Fathia, amie et sœur de combat, pour toujours dans nos cœurs!
Fathia avait quitté son pays, l’Ethiopie, pour fuir un mariage forcé. Elle a vécu quinze ans en Suisse. Elle a d’abord eu un permis N [requérant·es en attente d’une décision]. Ensuite, elle a reçu un refus de Berne concernant sa demande d’asile et elle a passé au «papier blanc», cette attestation qui annonce au requérant ou à la requérant·e un prochain départ, qui interdit à la personne de travailler ou de trouver un logement, et qu’il faut aller faire tamponner chaque semaine à l’Office cantonal de la population et des migrations (OCPM) pour pouvoir recevoir l’aide d’urgence, soit 10 francs par jour.
Puis Fathia a participé à une action politique en lien avec son pays, ici en Suisse: elle a occupé le consulat d’Ethiopie avec d’autres militant·es.
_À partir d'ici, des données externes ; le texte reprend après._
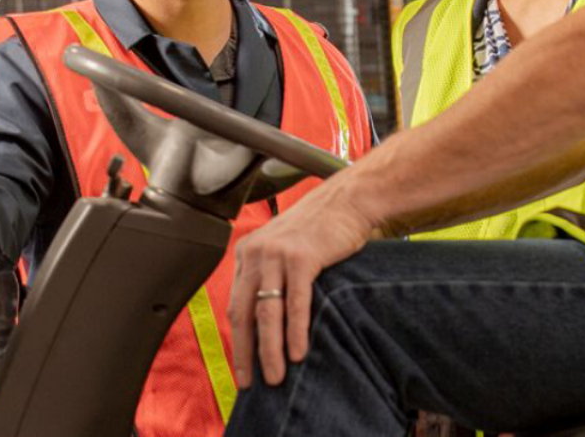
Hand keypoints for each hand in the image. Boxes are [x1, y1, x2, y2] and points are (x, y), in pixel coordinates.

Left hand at [228, 179, 377, 387]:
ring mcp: (278, 254)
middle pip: (244, 313)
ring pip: (267, 312)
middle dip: (246, 353)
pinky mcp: (302, 258)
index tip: (243, 367)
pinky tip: (298, 353)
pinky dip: (296, 332)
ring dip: (270, 350)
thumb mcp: (284, 247)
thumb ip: (271, 275)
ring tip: (275, 377)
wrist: (348, 200)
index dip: (239, 340)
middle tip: (250, 383)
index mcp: (247, 252)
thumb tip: (267, 321)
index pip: (236, 306)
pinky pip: (295, 303)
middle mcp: (256, 253)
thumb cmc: (321, 227)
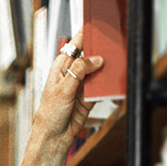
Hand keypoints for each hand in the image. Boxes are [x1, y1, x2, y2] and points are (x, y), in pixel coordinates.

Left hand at [31, 30, 105, 153]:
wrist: (54, 137)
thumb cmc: (49, 114)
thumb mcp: (63, 89)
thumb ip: (79, 72)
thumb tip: (95, 59)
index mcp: (61, 67)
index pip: (75, 46)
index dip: (85, 35)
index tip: (97, 28)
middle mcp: (72, 74)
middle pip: (90, 56)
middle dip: (100, 51)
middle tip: (112, 46)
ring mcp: (82, 85)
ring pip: (99, 70)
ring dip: (106, 68)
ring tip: (116, 62)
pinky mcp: (90, 96)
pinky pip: (102, 86)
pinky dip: (108, 83)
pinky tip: (114, 80)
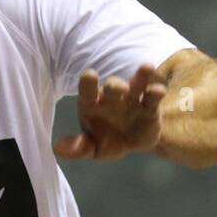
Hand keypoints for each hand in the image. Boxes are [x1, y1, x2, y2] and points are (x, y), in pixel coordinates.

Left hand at [52, 64, 166, 161]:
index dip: (88, 83)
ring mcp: (132, 99)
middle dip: (116, 85)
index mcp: (92, 104)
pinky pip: (152, 97)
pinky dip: (155, 92)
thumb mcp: (92, 149)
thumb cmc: (107, 141)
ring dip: (140, 77)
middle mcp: (112, 97)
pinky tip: (158, 90)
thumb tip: (58, 149)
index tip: (90, 75)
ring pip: (136, 84)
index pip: (88, 91)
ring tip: (146, 67)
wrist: (133, 145)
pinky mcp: (150, 107)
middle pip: (113, 87)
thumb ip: (78, 148)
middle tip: (120, 88)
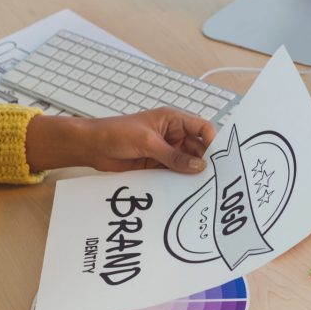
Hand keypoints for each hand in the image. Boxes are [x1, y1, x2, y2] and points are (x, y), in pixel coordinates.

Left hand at [82, 109, 215, 173]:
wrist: (92, 146)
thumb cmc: (116, 132)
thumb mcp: (148, 142)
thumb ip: (174, 156)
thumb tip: (199, 165)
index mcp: (173, 120)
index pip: (201, 128)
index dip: (212, 141)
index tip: (218, 157)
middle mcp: (172, 135)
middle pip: (197, 148)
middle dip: (204, 160)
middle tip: (212, 177)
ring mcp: (165, 150)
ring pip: (187, 162)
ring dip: (191, 172)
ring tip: (201, 186)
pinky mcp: (157, 164)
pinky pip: (174, 172)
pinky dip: (179, 180)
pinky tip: (184, 189)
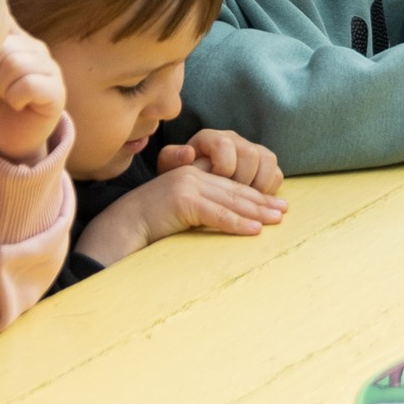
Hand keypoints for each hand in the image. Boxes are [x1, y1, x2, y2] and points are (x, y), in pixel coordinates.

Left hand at [0, 26, 69, 159]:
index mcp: (13, 36)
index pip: (0, 19)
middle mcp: (34, 46)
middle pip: (4, 47)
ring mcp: (49, 67)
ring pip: (17, 65)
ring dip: (2, 88)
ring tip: (4, 97)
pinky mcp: (57, 90)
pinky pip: (30, 85)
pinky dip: (16, 98)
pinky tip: (17, 104)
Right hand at [73, 163, 288, 268]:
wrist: (120, 227)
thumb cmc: (147, 223)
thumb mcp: (178, 209)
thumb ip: (199, 205)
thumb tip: (226, 216)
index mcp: (192, 173)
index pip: (230, 186)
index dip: (254, 194)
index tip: (275, 204)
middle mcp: (192, 174)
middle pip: (235, 191)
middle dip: (262, 202)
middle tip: (284, 211)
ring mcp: (188, 185)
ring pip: (230, 201)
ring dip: (256, 212)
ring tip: (276, 220)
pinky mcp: (183, 200)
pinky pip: (217, 214)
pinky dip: (238, 223)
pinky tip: (255, 230)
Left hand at [156, 127, 285, 195]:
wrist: (191, 187)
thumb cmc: (180, 178)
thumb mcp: (170, 170)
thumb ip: (172, 159)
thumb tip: (188, 153)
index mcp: (211, 138)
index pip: (225, 145)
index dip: (223, 167)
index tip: (216, 184)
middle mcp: (234, 140)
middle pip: (250, 153)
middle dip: (243, 180)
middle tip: (234, 199)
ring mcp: (251, 151)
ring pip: (268, 160)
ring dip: (260, 184)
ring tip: (248, 203)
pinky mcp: (263, 165)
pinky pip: (276, 172)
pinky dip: (270, 188)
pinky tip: (258, 202)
La police a communiqué au consulat la liste des occupant·es, ce qui a mis de facto leur vie en danger en cas de renvoi en Ethiopie. Le Secrétariat d’Etat aux migrations (SEM) a donc été forcé de lui donner un permis, au vu de l’erreur commise par la police genevoise. En l’occurrence un permis F, c’est-à-dire une admission provisoire qui rend l’accès au travail pratiquement impossible, tout comme le «papier blanc». Cela alors qu’elle était déjà depuis huit ans en Suisse et qu’elle remplissait largement les conditions pour obtenir un permis B réfugié·e.
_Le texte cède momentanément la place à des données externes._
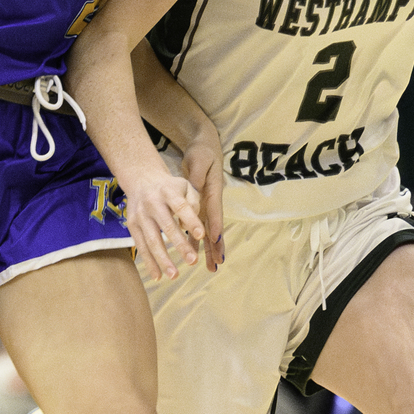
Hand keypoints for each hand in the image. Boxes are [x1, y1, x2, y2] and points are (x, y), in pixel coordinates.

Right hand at [123, 168, 208, 282]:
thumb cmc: (170, 187)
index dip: (191, 221)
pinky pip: (141, 246)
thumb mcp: (185, 185)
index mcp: (168, 191)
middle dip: (180, 245)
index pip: (181, 207)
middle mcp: (152, 203)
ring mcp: (140, 215)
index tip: (201, 235)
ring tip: (175, 275)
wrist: (141, 180)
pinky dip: (149, 262)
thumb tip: (193, 227)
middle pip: (167, 227)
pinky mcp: (132, 225)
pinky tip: (158, 276)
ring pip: (152, 240)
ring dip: (163, 259)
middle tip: (193, 261)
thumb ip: (194, 202)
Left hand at [180, 127, 225, 272]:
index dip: (215, 226)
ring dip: (209, 249)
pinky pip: (200, 227)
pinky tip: (197, 254)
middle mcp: (211, 202)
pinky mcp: (200, 206)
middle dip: (217, 246)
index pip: (214, 211)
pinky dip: (199, 241)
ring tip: (212, 267)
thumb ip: (198, 175)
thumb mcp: (200, 160)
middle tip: (218, 263)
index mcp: (212, 191)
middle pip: (215, 227)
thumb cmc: (202, 152)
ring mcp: (207, 205)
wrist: (204, 146)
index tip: (215, 240)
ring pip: (208, 231)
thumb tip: (196, 188)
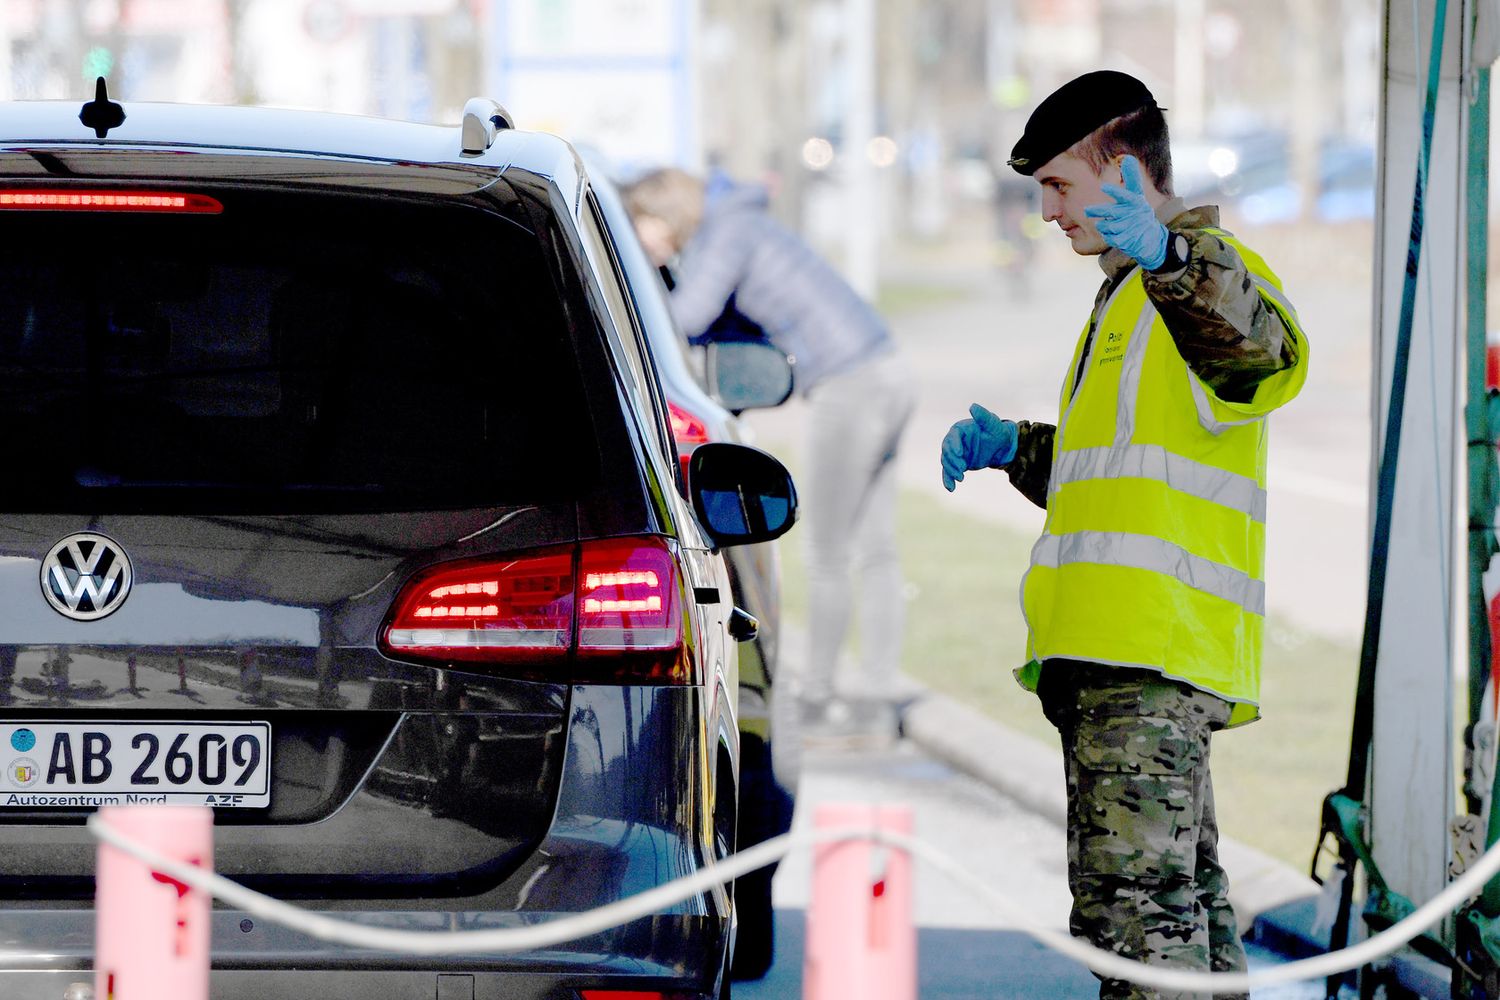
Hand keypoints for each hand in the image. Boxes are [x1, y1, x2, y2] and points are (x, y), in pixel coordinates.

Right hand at [940, 404, 1017, 491]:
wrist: (1001, 446)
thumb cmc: (998, 432)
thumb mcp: (993, 424)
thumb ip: (983, 416)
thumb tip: (973, 406)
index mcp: (960, 430)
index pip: (953, 438)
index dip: (954, 446)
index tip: (961, 454)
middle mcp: (954, 441)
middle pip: (947, 451)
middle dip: (952, 461)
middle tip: (962, 469)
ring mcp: (955, 453)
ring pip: (947, 462)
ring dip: (951, 471)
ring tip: (961, 478)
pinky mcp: (957, 463)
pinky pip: (949, 472)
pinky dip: (948, 480)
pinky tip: (951, 488)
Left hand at [1083, 155, 1167, 269]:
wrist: (1151, 238)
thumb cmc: (1140, 212)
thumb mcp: (1137, 195)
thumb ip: (1132, 178)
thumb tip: (1128, 157)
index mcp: (1135, 201)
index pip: (1125, 195)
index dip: (1114, 191)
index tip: (1103, 187)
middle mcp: (1132, 214)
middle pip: (1111, 212)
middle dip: (1098, 211)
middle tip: (1086, 210)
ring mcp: (1128, 228)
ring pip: (1106, 225)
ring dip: (1102, 225)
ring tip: (1105, 224)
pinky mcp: (1124, 241)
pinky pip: (1108, 237)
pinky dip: (1107, 235)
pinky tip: (1112, 234)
Toujours positive, déterminée à sortir de la dépendance de l’Hospice général, Fathia a fait des centaines de démarches pour obtenir un emploi, avec des lettres de motivation envoyées à des hôtels, des EMS, des entreprises de nettoyage; elle est entrée dans de nombreux lieux pour offrir ses services en français, en arabe, en anglais. Elle a suivi de nombreux stages, qui se terminaient toujours par des évaluations excellentes. Fathia aurait tellement voulu pouvoir travailler dans une crèche, un hôpital ou un EMS. Mais avec le permis F et l’impact de la loi sur la laïcité votée en 2019, les portes d’institutions publiques et subventionnées se sont définitivement fermées. Car Fathia portait un voile, élégant et toujours très coloré. Elle n’a jamais obtenu de réponse favorable à ses demandes d’emploi.
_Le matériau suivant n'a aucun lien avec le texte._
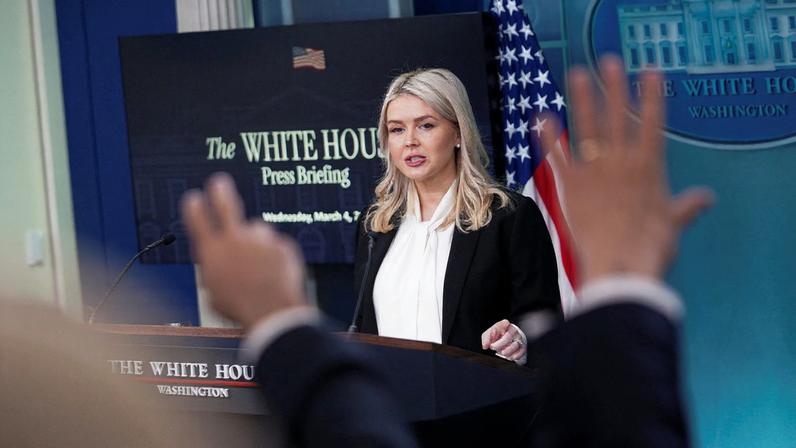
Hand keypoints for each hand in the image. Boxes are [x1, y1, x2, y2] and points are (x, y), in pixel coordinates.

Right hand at [181, 173, 306, 330]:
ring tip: (260, 270)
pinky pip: (277, 247)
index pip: (197, 219)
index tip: (193, 198)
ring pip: (258, 232)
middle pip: (226, 204)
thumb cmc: (240, 307)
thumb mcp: (215, 291)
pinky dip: (276, 257)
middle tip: (219, 182)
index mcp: (212, 251)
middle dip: (220, 191)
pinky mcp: (282, 244)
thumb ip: (215, 270)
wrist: (272, 311)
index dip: (194, 206)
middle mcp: (235, 239)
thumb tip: (219, 262)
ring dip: (258, 245)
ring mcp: (261, 239)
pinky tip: (275, 275)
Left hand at [481, 319, 525, 361]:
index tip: (491, 336)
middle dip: (500, 344)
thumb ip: (486, 339)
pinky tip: (509, 357)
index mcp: (504, 325)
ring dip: (508, 351)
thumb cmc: (497, 337)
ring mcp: (519, 338)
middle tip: (493, 347)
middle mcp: (513, 330)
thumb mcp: (488, 336)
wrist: (505, 343)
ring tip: (502, 353)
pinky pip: (521, 351)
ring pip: (515, 344)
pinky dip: (515, 355)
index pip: (504, 323)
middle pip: (509, 335)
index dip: (498, 330)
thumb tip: (485, 345)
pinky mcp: (522, 346)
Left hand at [541, 56, 712, 283]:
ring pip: (588, 128)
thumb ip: (686, 206)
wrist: (621, 266)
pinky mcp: (572, 187)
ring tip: (576, 74)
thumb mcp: (672, 224)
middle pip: (618, 118)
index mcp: (650, 167)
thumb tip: (706, 198)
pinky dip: (549, 139)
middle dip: (614, 88)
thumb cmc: (650, 248)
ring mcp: (596, 172)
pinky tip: (540, 119)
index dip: (651, 96)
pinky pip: (559, 157)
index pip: (652, 123)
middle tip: (608, 62)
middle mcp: (622, 162)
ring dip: (582, 100)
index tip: (649, 72)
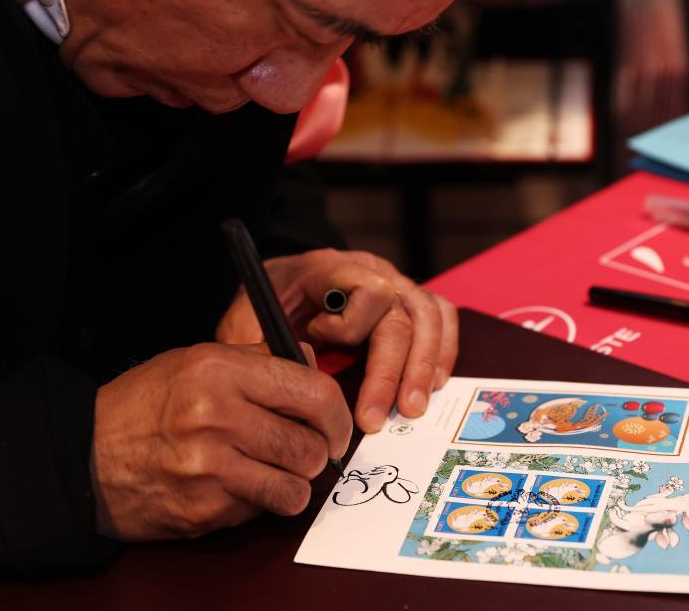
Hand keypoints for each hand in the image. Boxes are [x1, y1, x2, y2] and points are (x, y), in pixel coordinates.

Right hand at [90, 342, 351, 540]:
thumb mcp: (199, 360)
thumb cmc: (146, 403)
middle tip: (307, 451)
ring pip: (295, 487)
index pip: (314, 392)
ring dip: (294, 483)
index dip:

Fathia était très croyante et très attachée aux traditions de son pays. Mais elle était également ouverte aux autres, une ouverture exceptionnelle qui l’a amenée à tisser des liens forts avec des personnes de différents continents, cultures, parcours. C’est ainsi qu’elle a noué des liens là où elle a prié, là où elle retrouvait ses compatriotes, là où elle a habité, là où elle a bataillé avec ceux et celles qui défendent leurs droits humains. Fathia a été de toutes les luttes pour l’asile depuis 2014: pour dénoncer l’incendie des Tattes, pour crier «Stop bunkers», pour accompagner ceux et celles menacé·es de renvoi, que ce soit à l’OCPM, sous les murs des prisons de la Favra ou de Frambois. Sur nos photos, on la voit tenir des pancartes au premier rang, infatigable, inébranlable, jamais résignée. «C’est quoi ça! C’est pas normal!» Fathia avait une indignation viscérale face aux injustices subies par les requérant·es d’asile à l’Hospice général, à l’OCPM, au SEM. «Ce n’est pas parce qu’on est une femme africaine avec un permis F que quiconque a le droit de nous traiter mal ou de manière méprisante.»
Cette saine indignation nous a guidé·es et renforcé·es tout au long de nos années de lutte commune. Mais ces derniers mois, Fathia semblait fatiguée, à bout. Elle en avait marre de cette vie sans avenir, sans perspective de travail. Ensuite elle est tombée gravement malade, physiquement, pas psychiquement. Et puis, le 9 mars 2023, Fathia a quitté définitivement la Suisse et le monde. Sa révolte et son sourire nous manquent déjà. Fathia, on ne t’oubliera jamais!